• _Material provided_:
══════════════════════════════
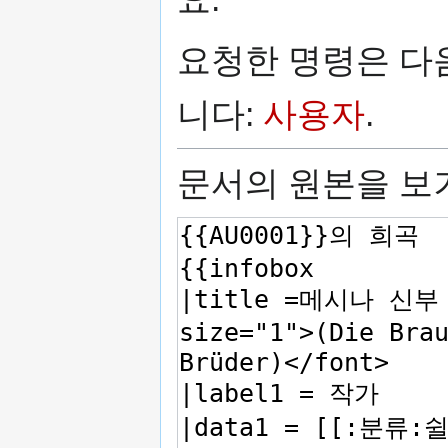
로
가
가
기
요청한 명령은 다
기
니다:
사용자
.
문서의 원본을 보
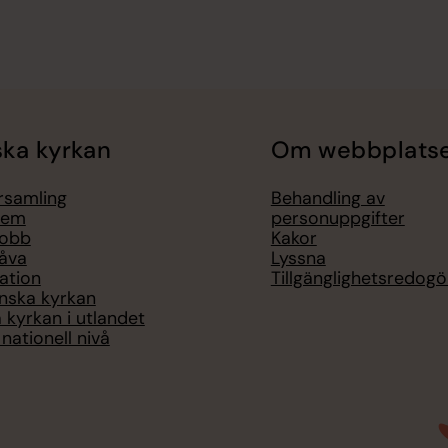
ka kyrkan
Om webbplats
örsamling
Behandling av
lem
personuppgifter
jobb
Kakor
åva
Lyssna
ation
Tillgänglighetsredogö
nska kyrkan
 kyrkan i utlandet
nationell nivå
══════════════════════════════
• _Aim of the task_:
Some lines in the data above hold the string "kyrkan". Find and copy each of them.

• _Result for this task_:
ka kyrkan
nska kyrkan
 kyrkan i utlandet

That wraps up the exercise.